L’accord de Gouvernement, mais aussi l’accord interprofessionnel 2017-2018, mettaient l’accent sur la nécessaire mise en place d’un « budget mobilité ». Les partenaires sociaux devaient, au sein du Conseil national du Travail (CNT), examiner les conditions de cette politique, permettant d’améliorer durablement la mobilité et de favoriser l’intermodalité, sans surcoût pour les employeurs et sans perte de revenu pour les travailleurs.

Dans ce cadre, le CNT et le Conseil central de l’Economie ont rendu un avis sur ce qui pourrait constituer une alternative à la seule voiture de société et un nouvel incitant aux changements de comportement.

Qu’entend-on par « budget mobilité » ?

Par « budget mobilité », la note de politique générale du Gouvernement visait le choix offert aux travailleurs, dont le package salarial comporte une voiture de société, d’opter, avec l’accord de leur employeur, pour l’échange de celle-ci contre un budget ou une rémunération nette complémentaire. L’intention était de traiter ce montant, sur les plans fiscal et parafiscal, de la même manière qu’une voiture de société.

Quelles sont les propositions des partenaires sociaux ?
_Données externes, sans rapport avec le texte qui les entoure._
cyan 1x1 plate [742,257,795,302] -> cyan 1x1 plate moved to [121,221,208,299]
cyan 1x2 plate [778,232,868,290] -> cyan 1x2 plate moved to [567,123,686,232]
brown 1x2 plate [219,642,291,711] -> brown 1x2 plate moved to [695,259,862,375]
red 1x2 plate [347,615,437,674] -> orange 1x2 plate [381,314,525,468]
Le CNT et le Conseil central de l’Economie proposent un régime favorisant l’intermodalité et la mobilité durable : le travailleur qui abandonnerait sa voiture de société (ou qui ferait le choix d’une voiture plus respectueuse de l’environnement), devrait consacrer le solde du budget mobilité à des modes de transports durables et partagés :

  • dans un premier temps, l’achat d’un abonnement de transports en commun, une indemnité de déplacement domicile-travail en vélo ou un leasing vélo ;
  • dans un second temps, un système de vélos ou de voitures partagés, l’achat de titres de transport en commun, etc.

Ce ne serait que lorsqu’un montant minimum du budget mobilité est consacré à des modes de transports durables, que le traitement fiscal et parafiscal applicable serait avantageux.

La proposition serait donc à même d’inciter des changements de comportement et des choix de mobilité plus durable.

Le CNT insiste pour que :

  • l’introduction du budget mobilité s’accompagne de mesures anti-abus ;
  • le traitement (para)fiscal du solde du budget mobilité soit conditionné à l’usage d’un montant minimum dédié à des modes de transports durables ;
  • les pertes engendrées par la partie du budget intégralement exonérée (para)fiscalement soit compensée par le traitement (para)fiscal suffisamment élevé applicable sur le solde du budget mobilité.

La mise en place du budget mobilité suppose, si sa gestion est confiée à une tierce partie, une procédure de certification de celle-ci et la possibilité de contrôle de l’usage du budget par l’ONSS et l’administration fiscale.

Que faut-il retenir ?

Le budget mobilité n’est qu’un élément d’une vision globale de la mobilité et ne résoudra pas, à lui seul, la problématique de la congestion de nos routes. Le CNT appelle donc le Gouvernement à revoir tant le traitement (para)fiscal propre aux véhicules de société, que celui applicable aux déplacements « domicile-lieu de travail » ou purement privés.

La réflexion concernant le budget mobilité devrait, en tout état de cause, être élargie aux travailleurs qui ne peuvent prétendre à une voiture de société. Le budget mobilité devrait représenter une alternative crédible à la voiture de société et inciter des changements de comportement.

Un projet de loi est à l’étude actuellement. Nous vous tiendrons informés des prochains développements en cette matière.